Ms. Kingston proceeded to explain that not only is the Harper government suppressing government information, it is deleting it so that it will never be available to anyone; and the government is actually changing some of the wording of the information that is available, which, of course, alters the meaning of the message.

“The government has centralized our websites into one portal, and in the process about 60 per cent of our information is gone. Where it's gone no one is quite sure; we do not have any records of what's been lost and what's been kept. This means the government can update websites capriciously; we don't know. I've read examples of certain language being changed without any chronology.”

At a time when other governments and businesses are trying to get as much information as possible, Chris Turner, author of The War on Science, told Steve Paikin that “this is a government that has deliberately over its 10 years in power, reduced the amount of information it considers when it make policy. It comes to a point of fundamental dislike and distrust of outside expertise.”

Mr. Turner added that the Harper government is not only suppressing information about how policy is formulated, but it is also attempting to prevent civil servants, senior bureaucrats and even junior MP's from saying things which were inconsistent with the government line.
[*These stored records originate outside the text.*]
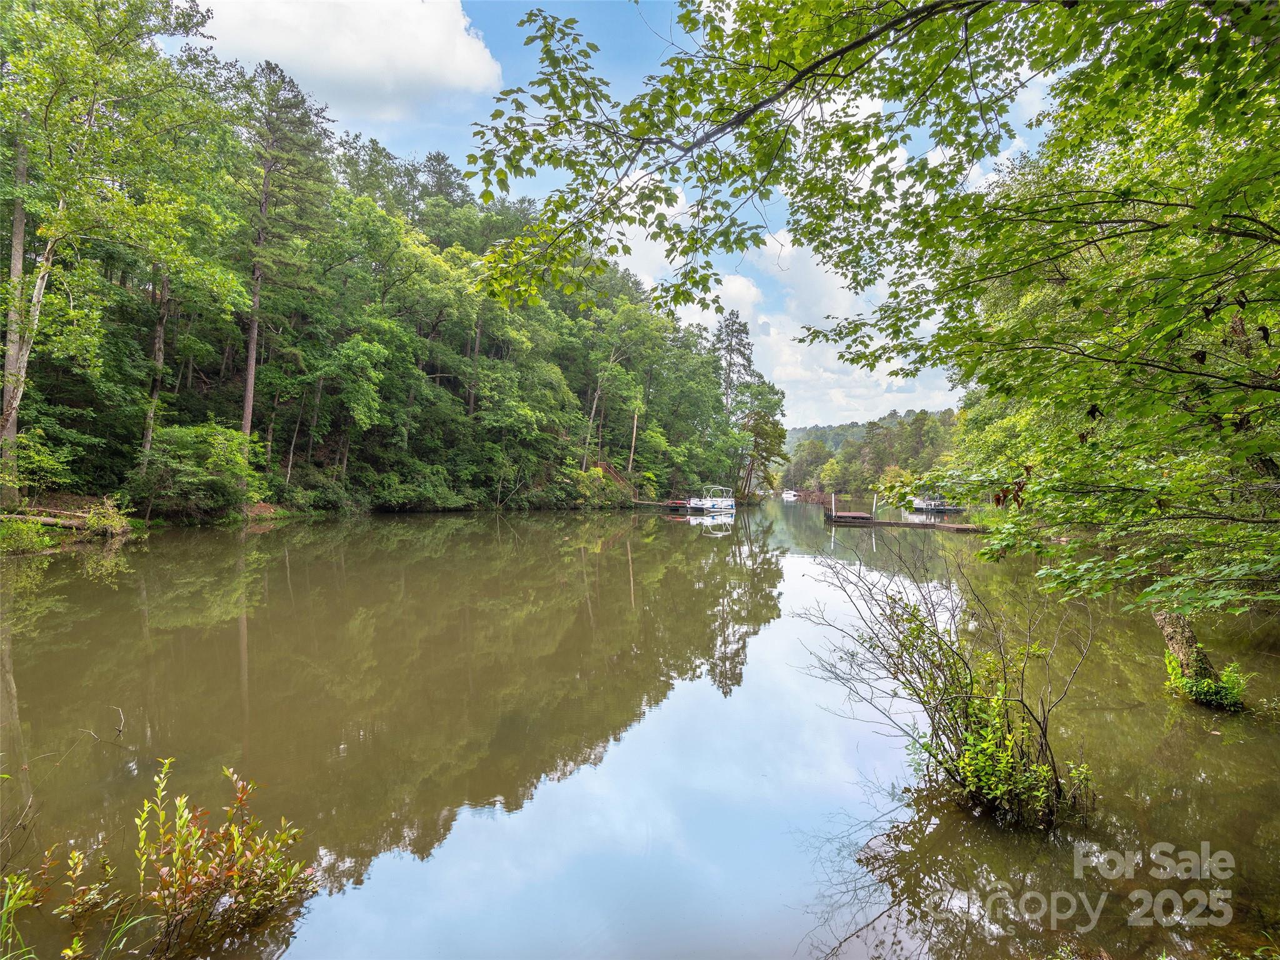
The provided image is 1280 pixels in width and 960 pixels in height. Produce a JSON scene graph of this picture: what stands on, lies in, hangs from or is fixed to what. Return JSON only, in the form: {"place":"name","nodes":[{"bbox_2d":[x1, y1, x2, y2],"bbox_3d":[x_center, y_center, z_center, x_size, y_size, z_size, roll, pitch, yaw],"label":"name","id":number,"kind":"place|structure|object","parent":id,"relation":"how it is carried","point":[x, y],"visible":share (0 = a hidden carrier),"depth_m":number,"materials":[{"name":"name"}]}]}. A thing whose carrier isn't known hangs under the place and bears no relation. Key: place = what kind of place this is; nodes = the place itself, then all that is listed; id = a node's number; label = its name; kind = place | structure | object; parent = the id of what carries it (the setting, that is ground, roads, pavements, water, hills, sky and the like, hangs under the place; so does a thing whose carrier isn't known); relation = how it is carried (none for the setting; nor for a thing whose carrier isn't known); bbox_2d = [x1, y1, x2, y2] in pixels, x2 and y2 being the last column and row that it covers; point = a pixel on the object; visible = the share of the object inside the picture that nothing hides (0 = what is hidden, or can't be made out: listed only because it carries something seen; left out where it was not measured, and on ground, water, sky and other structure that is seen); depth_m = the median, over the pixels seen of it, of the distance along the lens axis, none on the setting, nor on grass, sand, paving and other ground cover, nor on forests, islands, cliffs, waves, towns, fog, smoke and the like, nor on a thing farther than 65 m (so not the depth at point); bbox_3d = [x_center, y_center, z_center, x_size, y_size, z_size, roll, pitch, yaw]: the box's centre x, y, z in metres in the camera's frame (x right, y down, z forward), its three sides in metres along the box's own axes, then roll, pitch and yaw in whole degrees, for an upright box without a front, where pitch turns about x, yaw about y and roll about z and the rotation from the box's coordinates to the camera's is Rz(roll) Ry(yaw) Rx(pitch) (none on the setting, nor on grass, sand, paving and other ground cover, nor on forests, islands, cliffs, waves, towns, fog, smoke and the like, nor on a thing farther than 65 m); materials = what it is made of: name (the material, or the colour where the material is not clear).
{"place":"outdoors","nodes":[
{"label":"outdoors","id":0,"kind":"place"},
{"bbox_2d":[0,491,306,553],"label":"river bank","id":1,"kind":"structure","parent":0,"point":[263,507],"materials":[{"name":"green plant"}]},
{"bbox_2d":[0,130,33,493],"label":"tree","id":2,"kind":"object","parent":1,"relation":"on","point":[22,232],"visible":0.7,"depth_m":17.76,"materials":[{"name":"plant"}]},
{"bbox_2d":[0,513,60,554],"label":"shrub","id":3,"kind":"object","parent":1,"relation":"on","point":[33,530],"visible":0.89,"depth_m":16.63,"materials":[{"name":"green plant"}]},
{"bbox_2d":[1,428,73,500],"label":"shrub","id":4,"kind":"object","parent":1,"relation":"on","point":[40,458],"visible":0.94,"depth_m":19.05,"materials":[{"name":"green plant"}]},
{"bbox_2d":[0,508,94,529],"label":"fallen log","id":5,"kind":"object","parent":1,"relation":"on","point":[46,520],"visible":0.74,"depth_m":18.40,"materials":[{"name":"brown wood"}]},
{"bbox_2d":[80,496,133,538],"bbox_3d":[-17.562,1.239,19.531,1.700,1.346,1.596,1,1,3],"label":"shrub","id":6,"kind":"object","parent":1,"relation":"on","point":[91,517],"visible":0.87,"depth_m":19.37,"materials":[{"name":"green plant"}]},
{"bbox_2d":[0,0,236,509],"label":"tree","id":7,"kind":"object","parent":1,"relation":"on","point":[17,402],"visible":0.99,"depth_m":16.24,"materials":[{"name":"plant"}]},
{"bbox_2d":[131,420,262,517],"bbox_3d":[-18.825,-0.298,25.246,5.306,4.273,5.434,1,1,29],"label":"shrub","id":8,"kind":"object","parent":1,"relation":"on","point":[200,447],"visible":0.95,"depth_m":24.32,"materials":[{"name":"green plant"}]},
{"bbox_2d":[234,58,337,460],"bbox_3d":[-20.330,-11.497,33.012,7.179,23.493,7.049,1,1,29],"label":"pine tree","id":9,"kind":"object","parent":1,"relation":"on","point":[247,407],"visible":0.95,"depth_m":32.25,"materials":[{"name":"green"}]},
{"bbox_2d":[197,0,503,120],"label":"cloud","id":10,"kind":"structure","parent":0,"point":[295,60],"materials":[{"name":"white"}]},
{"bbox_2d":[0,10,753,519],"label":"wooded hillside","id":11,"kind":"structure","parent":0,"point":[374,455],"materials":[{"name":"green plant"}]},
{"bbox_2d":[139,262,171,465],"bbox_3d":[-20.288,-8.216,24.803,2.527,16.021,2.434,1,1,3],"label":"tree","id":12,"kind":"object","parent":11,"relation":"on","point":[157,356],"visible":0.6,"depth_m":24.68,"materials":[{"name":"brown"}]},
{"bbox_2d":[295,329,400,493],"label":"tree","id":13,"kind":"object","parent":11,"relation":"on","point":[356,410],"visible":0.99,"depth_m":32.41,"materials":[{"name":"green plant"}]},
{"bbox_2d":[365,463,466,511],"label":"shrub","id":14,"kind":"object","parent":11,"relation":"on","point":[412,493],"visible":0.94,"depth_m":36.01,"materials":[{"name":"green plant"}]},
{"bbox_2d":[566,464,631,507],"bbox_3d":[-4.064,0.768,54.145,6.359,4.279,7.097,1,1,3],"label":"shrub","id":15,"kind":"object","parent":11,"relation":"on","point":[592,482],"visible":0.75,"depth_m":53.31,"materials":[{"name":"green plant"}]},
{"bbox_2d":[580,310,651,472],"bbox_3d":[-2.602,-7.543,53.046,7.836,17.613,7.606,1,1,31],"label":"tree","id":16,"kind":"object","parent":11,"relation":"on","point":[594,404],"visible":0.97,"depth_m":52.67,"materials":[{"name":"plant"}]},
{"bbox_2d":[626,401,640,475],"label":"tree trunk","id":17,"kind":"object","parent":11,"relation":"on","point":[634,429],"visible":0.78,"materials":[{"name":"brown wood"}]},
{"bbox_2d":[711,311,754,416],"label":"conifer tree","id":18,"kind":"object","parent":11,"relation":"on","point":[730,364],"visible":0.57,"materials":[{"name":"green plant"}]},
{"bbox_2d":[735,382,787,496],"label":"tree","id":19,"kind":"object","parent":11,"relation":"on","point":[762,429],"visible":0.83,"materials":[{"name":"plant"}]},
{"bbox_2d":[160,0,1041,425],"label":"sky","id":20,"kind":"structure","parent":0,"point":[388,138],"materials":[{"name":"blue"}]},
{"bbox_2d":[0,496,1279,959],"label":"river","id":21,"kind":"structure","parent":0,"point":[515,544],"materials":[{"name":"liquid"}]},
{"bbox_2d":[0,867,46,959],"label":"grass clump","id":22,"kind":"object","parent":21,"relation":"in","point":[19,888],"visible":0.99,"depth_m":3.10,"materials":[{"name":"green plant"}]},
{"bbox_2d":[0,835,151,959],"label":"shrub","id":23,"kind":"object","parent":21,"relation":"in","point":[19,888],"visible":0.97,"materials":[{"name":"green plant"}]},
{"bbox_2d":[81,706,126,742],"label":"twig","id":24,"kind":"object","parent":21,"relation":"in","point":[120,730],"visible":0.96,"depth_m":5.45,"materials":[{"name":"brown"}]},
{"bbox_2d":[130,755,316,956],"bbox_3d":[-2.421,2.033,3.023,1.448,1.054,1.249,1,1,3],"label":"shrub","id":25,"kind":"object","parent":21,"relation":"in","point":[189,894],"visible":1,"depth_m":3.04,"materials":[{"name":"plant"}]},
{"bbox_2d":[631,498,689,508],"bbox_3d":[1.946,2.331,52.875,6.265,1.217,2.613,1,1,31],"label":"dock","id":26,"kind":"object","parent":21,"relation":"on","point":[664,504],"visible":0.67,"depth_m":52.09,"materials":[{"name":"brown wood"}]},
{"bbox_2d":[684,486,736,513],"bbox_3d":[6.095,1.661,50.977,2.432,2.579,7.346,1,1,35],"label":"boat","id":27,"kind":"object","parent":21,"relation":"on","point":[703,504],"visible":0.95,"depth_m":49.96,"materials":[{"name":"white metal"}]},
{"bbox_2d":[780,488,799,499],"label":"boat","id":28,"kind":"object","parent":21,"relation":"on","point":[785,495],"visible":0.93,"materials":[{"name":"white"}]},
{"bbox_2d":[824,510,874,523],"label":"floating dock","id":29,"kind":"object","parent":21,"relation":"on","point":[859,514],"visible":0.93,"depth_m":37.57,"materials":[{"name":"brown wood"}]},
{"bbox_2d":[826,510,990,531],"bbox_3d":[16.388,2.757,35.147,10.679,1.318,3.454,1,1,19],"label":"dock","id":30,"kind":"object","parent":21,"relation":"on","point":[897,525],"visible":0.74,"depth_m":34.61,"materials":[{"name":"brown wood"}]},
{"bbox_2d":[830,491,836,516],"bbox_3d":[14.175,2.112,43.342,0.219,2.392,0.247,1,1,3],"label":"post","id":31,"kind":"object","parent":30,"relation":"attached to","point":[833,507],"visible":0.95,"depth_m":43.30,"materials":[{"name":"white wood"}]},
{"bbox_2d":[871,491,878,516],"bbox_3d":[15.845,1.885,39.838,0.206,2.237,0.221,1,1,3],"label":"post","id":32,"kind":"object","parent":30,"relation":"attached to","point":[873,514],"visible":0.93,"depth_m":39.79,"materials":[{"name":"white wood"}]},
{"bbox_2d":[910,495,963,512],"bbox_3d":[28.037,2.181,56.198,5.247,2.171,2.863,1,1,3],"label":"boat","id":33,"kind":"object","parent":21,"relation":"on","point":[929,504],"visible":0.76,"depth_m":55.36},
{"bbox_2d":[796,534,1096,829],"bbox_3d":[2.623,1.681,5.060,2.513,2.379,2.473,1,1,3],"label":"shrub","id":34,"kind":"object","parent":21,"relation":"in","point":[907,649],"visible":0.99,"depth_m":4.81,"materials":[{"name":"green plant"}]},
{"bbox_2d":[1153,607,1241,707],"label":"tree stump","id":35,"kind":"object","parent":21,"relation":"in","point":[1172,635],"visible":0.48,"depth_m":7.04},
{"bbox_2d":[1161,645,1248,712],"bbox_3d":[6.518,2.319,6.860,0.922,0.690,0.909,1,1,3],"label":"shrub","id":36,"kind":"object","parent":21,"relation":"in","point":[1228,700],"visible":0.78,"depth_m":6.78,"materials":[{"name":"green plant"}]},
{"bbox_2d":[616,195,948,429],"label":"cloud","id":37,"kind":"structure","parent":0,"point":[695,305],"materials":[{"name":"white"}]},
{"bbox_2d":[780,413,908,453],"label":"distant hill","id":38,"kind":"structure","parent":0,"point":[804,434],"materials":[{"name":"green plant"}]},
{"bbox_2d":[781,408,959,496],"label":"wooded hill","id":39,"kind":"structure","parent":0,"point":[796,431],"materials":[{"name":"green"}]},
{"bbox_2d":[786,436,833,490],"label":"tree","id":40,"kind":"object","parent":39,"relation":"on","point":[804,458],"visible":0.75,"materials":[{"name":"green plant"}]},
{"bbox_2d":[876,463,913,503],"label":"shrub","id":41,"kind":"object","parent":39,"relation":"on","point":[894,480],"visible":0.62,"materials":[{"name":"plant"}]},
{"label":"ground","id":42,"kind":"structure","parent":0},
{"bbox_2d":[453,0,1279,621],"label":"tree","id":43,"kind":"object","parent":42,"relation":"on","point":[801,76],"visible":1,"depth_m":4.09,"materials":[{"name":"green plant"}]}
]}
Michael Den Tandt, national political columnist with the National Post, told the panel that the real danger in this is when you get policy making divorced from verifiable information. He gave the example of “The Safe Streets” legislation, which he said the government called, ”throwing heinous criminals away forever.”

“As we know from Stats Canada data, the violent crime rate in Canada has been dropping for 40 years, so if somebody has that information on and throws up a counter narrative, it makes it harder for the government to pass legislation on gut feeling; and a lot of what the Conservative government has done successfully for the last ten years is draft legislation based on gut feeling.

Even if a new government takes power and restores the long-form census, Mr. Turner said much of the damage will remain. 

“You would still have this gap or hole and statisticians and other people who use this data are going to have to figure out how to cover over it. A lot of the scientific research this government has repressed. It's not that you can't start it up again; it's that you've really compromised the quality of it unnecessarily. There is going to be some lasting effects of having been so reckless with how the government gathers information."

Ms. Kingston  elaborated on Mr. Turner's comments. "We don't  have continuity with new numbers and old numbers, so that's all going to have to be recalibrated, in a sort of Orwellian sense, where we create our history as such ."

Mr. Den Tandt intimated that if this trend of controlling, deleting and modifying information continues, it may escalate in the future, compromising the rights of Canadians as a whole.

"Once we get into governments partnering with companies like Google and Facebook, that have enormous access to private data and are acquiring it now with no public oversight at all, then we're getting into really uncharted territory; and I think that should raise a lot of civil libertarian concerns."